So this popped up today in the UK & World News app on the hardworking staff’s cellphone:
Puppy thrown at German biker gang
A German student “mooned” a group of Hell’s Angels and hurled a puppy at them before escaping on a stolen bulldozer, police have said.
Excellent!
In its detail-rich brevity, the item reminded us of turn-of-the-century French journalist/anarchist Félix Fénéon, who in 1906 wrote the faits divers column – “known in hackdom as chiens écrasés (‘run-over dogs’)” according to Julian Barnes – for Le Matin.
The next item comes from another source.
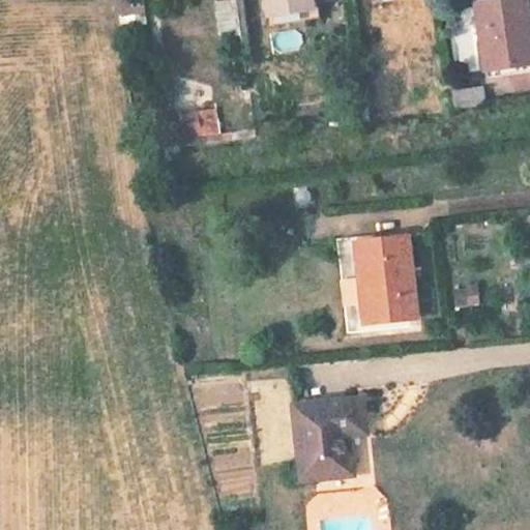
[(118,0),(120,25),(146,24),(144,0),(118,0)]
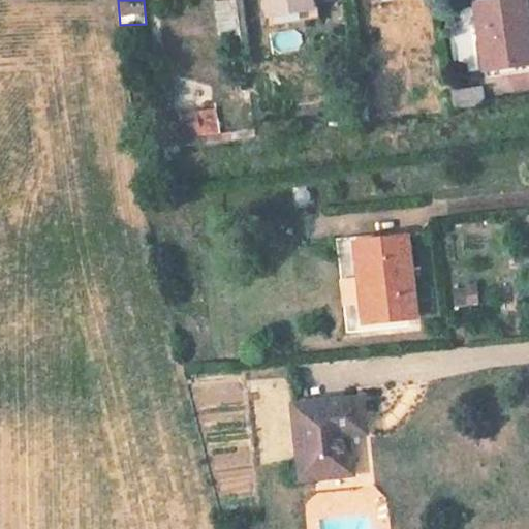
[(217,0),(213,1),(219,33),(238,30),(231,0),(217,0)]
He had at his disposal the wire services, local and provincial newspapers, and communications from readers. He composed up to twenty of these three-line fillers in the course of his evening shift. They were printed – unsigned, of course – and read for a quick smile or breath-intake or head-shake, and then forgotten. They would not have been identifiable from the general mass of faits divers had not Fénéon’s mistress, Camille Plateel, dutifully cut out his contributions – all 1220 of them – and stuck them in an album (his wife apparently did the same).
Many of them are now collected in Novels in Three Lines, which – appropriately – has its own Twitter feed.
Representative samples:
In a way you could say Fénéon was one of the first micro-bloggers.
Oh, yes – and that canine assault story? Even though it appeared in the “Current articles” section of UK & World News, turns out it’s actually from 2010.
Pas de problème! Fénéon would have loved it anyway.